I met new problem. StopScrapingException is not a goold solution.

for a thread, if the scrape 5000keywords, and if the proxy is not stable, just in the middle period of the proxy can not be used. Under the current rules, the thread will stop.

we can set return to continue

def blocking_search(self, callback, *args, **kwargs):
        """Similar transports have the same search loop layout.

        The SelScrape and HttpScrape classes have the same search loops. Just
        the transport mechanism is quite different (In HttpScrape class we replace
        the browsers functionality with our own for example).

        Args:
            callback: A callable with the search functionality.
            args: Arguments for the callback
            kwargs: Keyword arguments for the callback.
        """
        for i, self.current_keyword in enumerate(self.keywords):

            self.current_page = self.start_page_pos

            for self.current_page in range(1, self.num_pages_per_keyword + 1):

                # set the actual search code in the derived class
                try:
                    if not callback(*args, **kwargs):
                        self.missed_keywords.add(self.current_keyword)
                except StopScrapingException as e:
                    # Leave search when search engines detected us
                    # add the rest of the keywords as missed one
                    logger.critical(e)
                    self.missed_keywords.add(self.keywords[i])
                    continue
NikolaiT commented 9 years ago

It's another case which I haven't programmed yet. We are right now talking about the stability of proxies. You say: if one proxy already processed 5000 requests and it suddenly stops, it's very likely that it's a temporary issue and it will continue to work.

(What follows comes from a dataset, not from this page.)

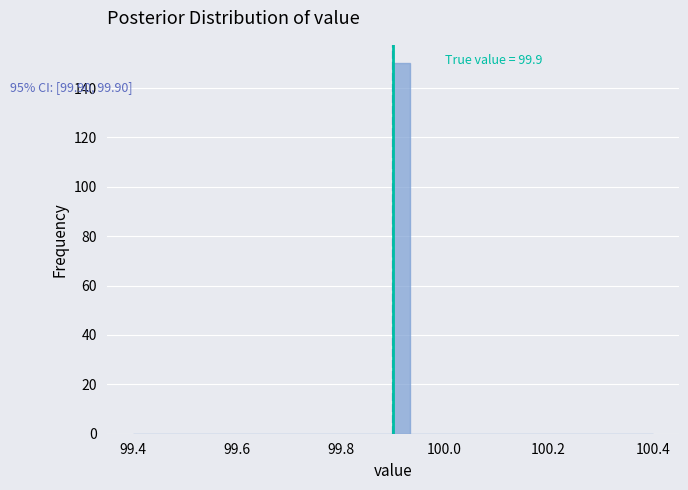

Read against the x-axis, roughly where is the centre of the tallest bar?

99.92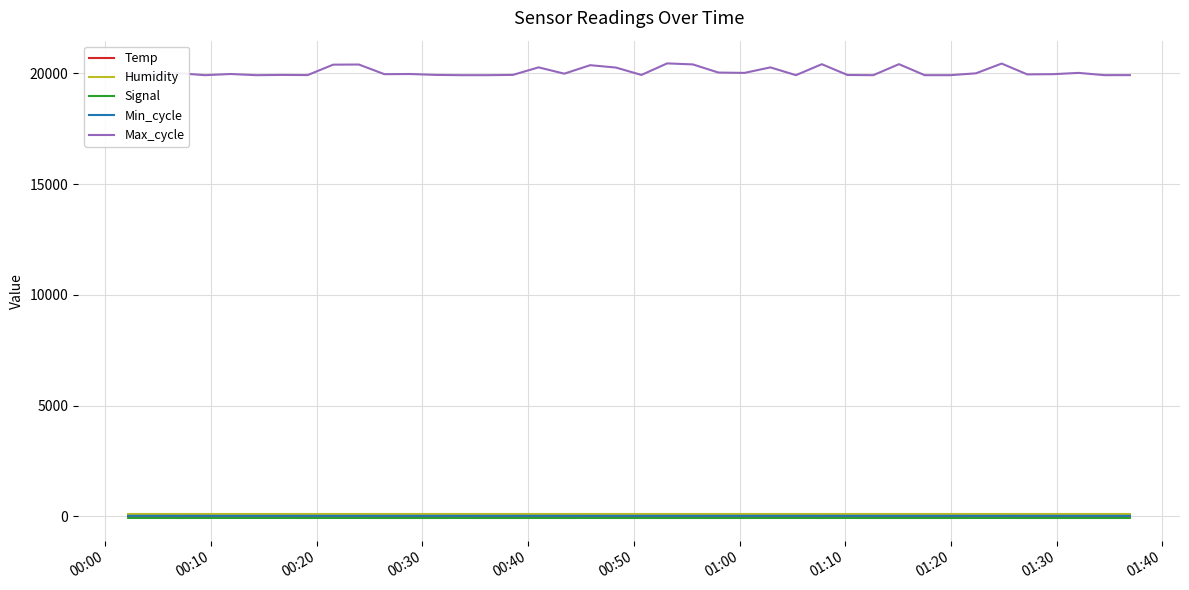

Which series has the largest total across all categories?

Max_cycle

So there is no need to stop scraping.

This is correct. But the more common case is, that the proxy will work in the beginning (thus passing proxy_check()) and then stops to work completely. So we need to keep track of the proxy behaviour in attributes in the Proxy class in database.py and then react accordingly.

For example:

It's very complex to program a good strategy. Id need's time.

I will need a good base strategy, that the user can edit in the configuration.